- TASK INSTRUCTIONS
Rewrite the text lines of the entries below, substituting "starting time" for every occurrence of "start time" and leaving everything else unchanged. Omit the pictures from your answer.

- RECORDS
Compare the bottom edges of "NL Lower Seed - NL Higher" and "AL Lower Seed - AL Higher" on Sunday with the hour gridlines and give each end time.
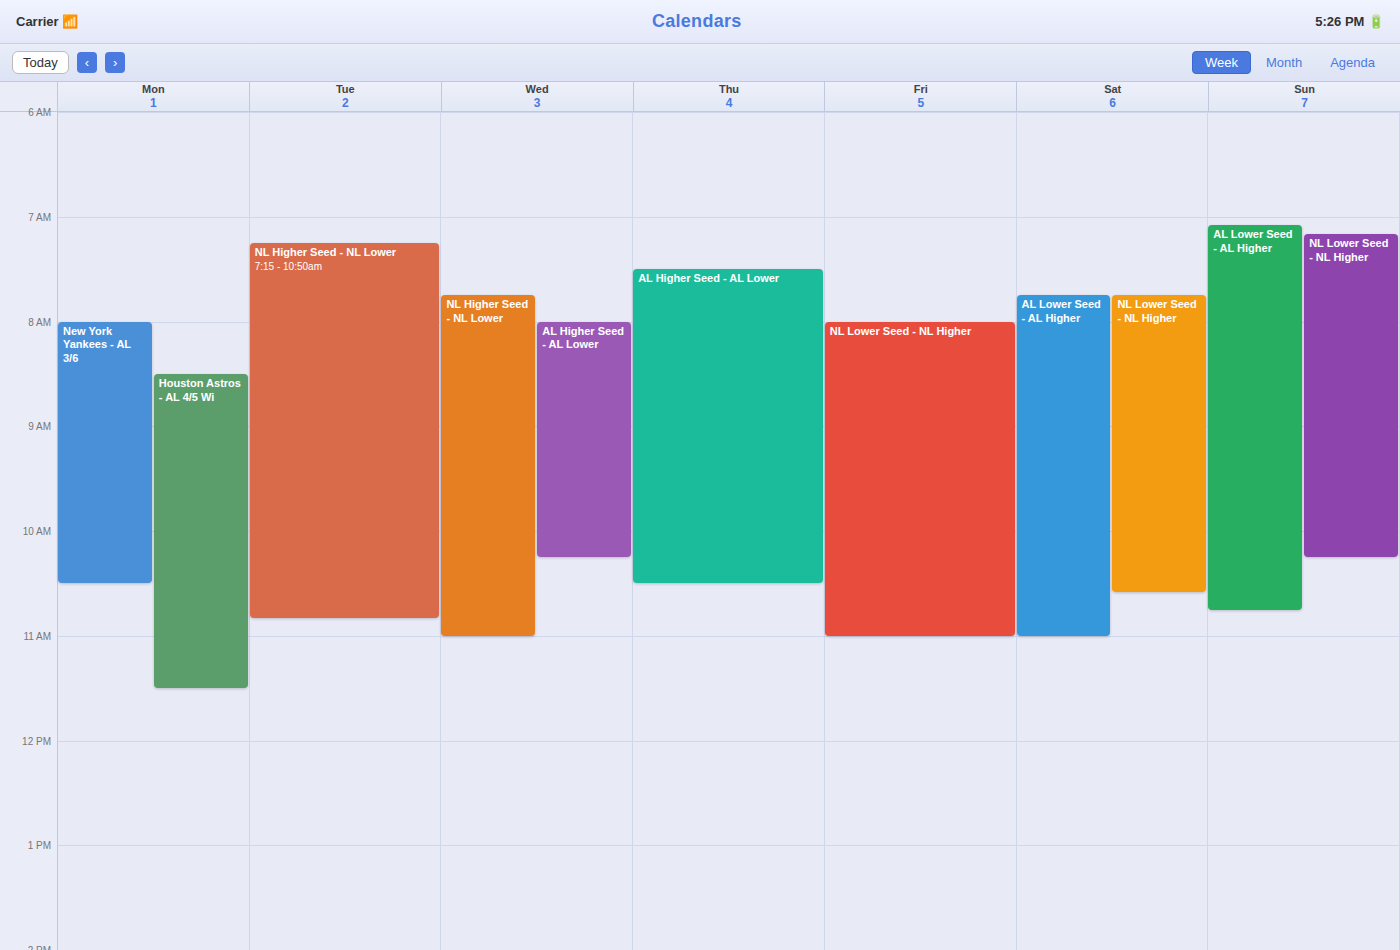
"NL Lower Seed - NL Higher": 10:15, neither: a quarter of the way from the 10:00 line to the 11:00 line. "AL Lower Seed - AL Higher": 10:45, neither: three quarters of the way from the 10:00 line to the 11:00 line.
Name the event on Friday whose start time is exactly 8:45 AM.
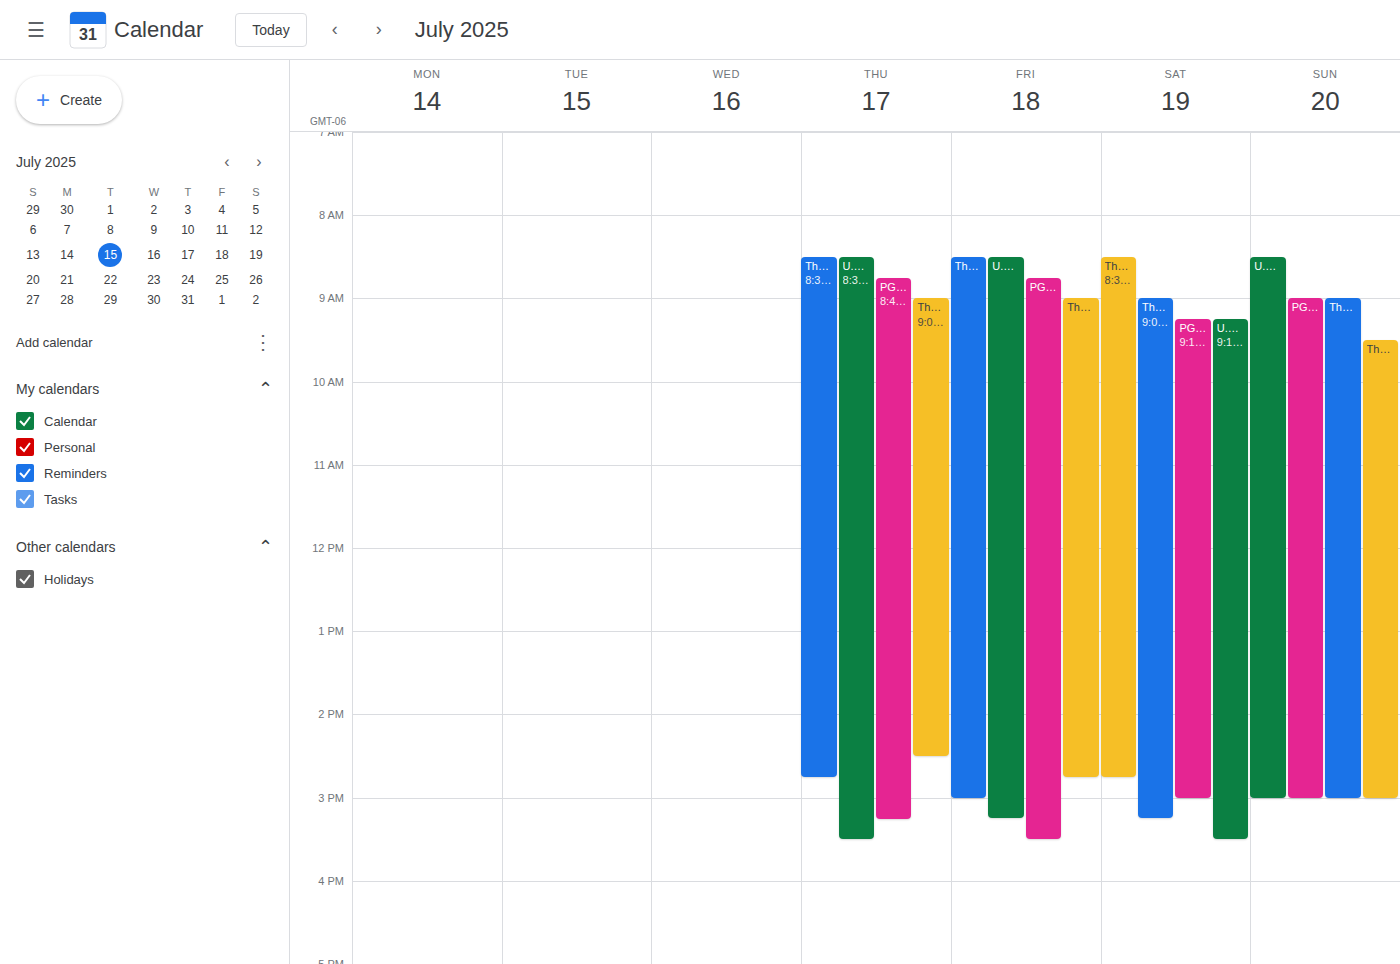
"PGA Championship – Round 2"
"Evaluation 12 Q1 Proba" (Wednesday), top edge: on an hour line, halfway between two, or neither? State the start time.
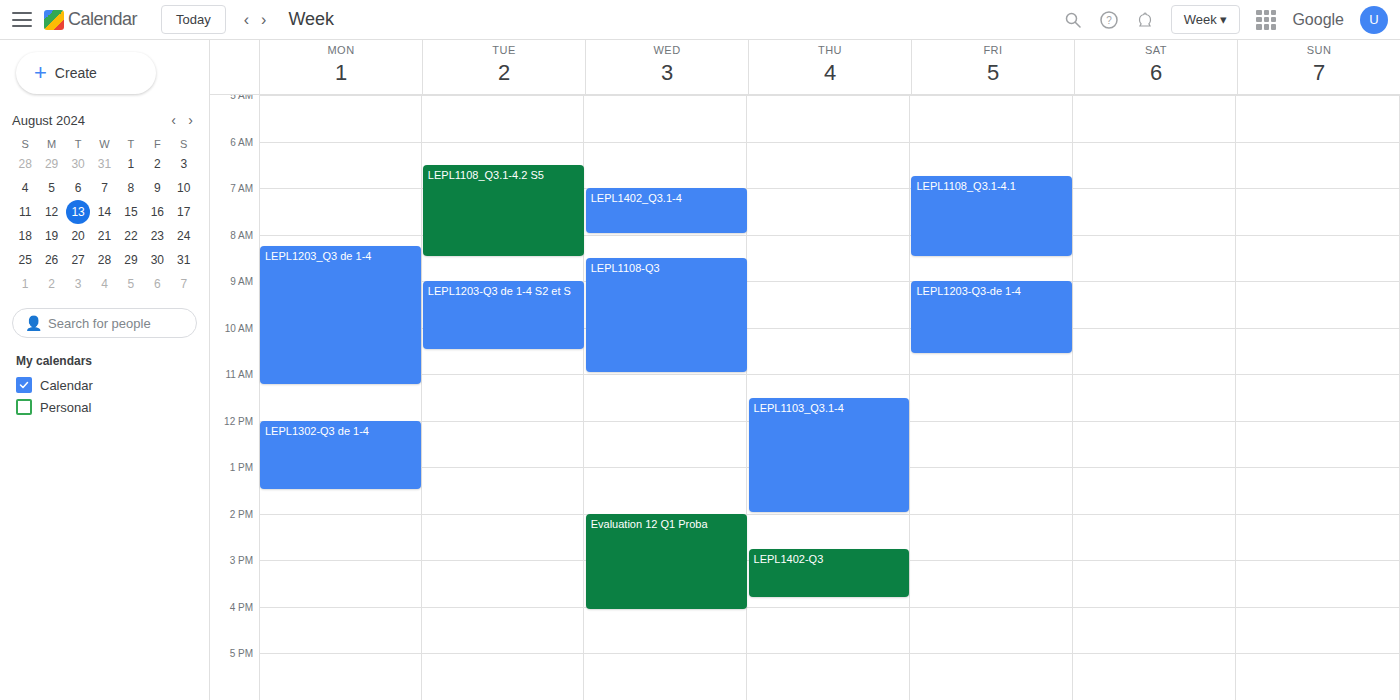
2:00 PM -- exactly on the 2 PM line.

- RESPONSE
Compare the bottom edges of "NL Lower Seed - NL Higher" and "AL Lower Seed - AL Higher" on Sunday with the hour gridlines and give each end time.
"NL Lower Seed - NL Higher": 10:15, neither: a quarter of the way from the 10:00 line to the 11:00 line. "AL Lower Seed - AL Higher": 10:45, neither: three quarters of the way from the 10:00 line to the 11:00 line.
Name the event on Friday whose starting time is exactly 8:45 AM.
"PGA Championship – Round 2"
"Evaluation 12 Q1 Proba" (Wednesday), top edge: on an hour line, halfway between two, or neither? State the starting time.
2:00 PM -- exactly on the 2 PM line.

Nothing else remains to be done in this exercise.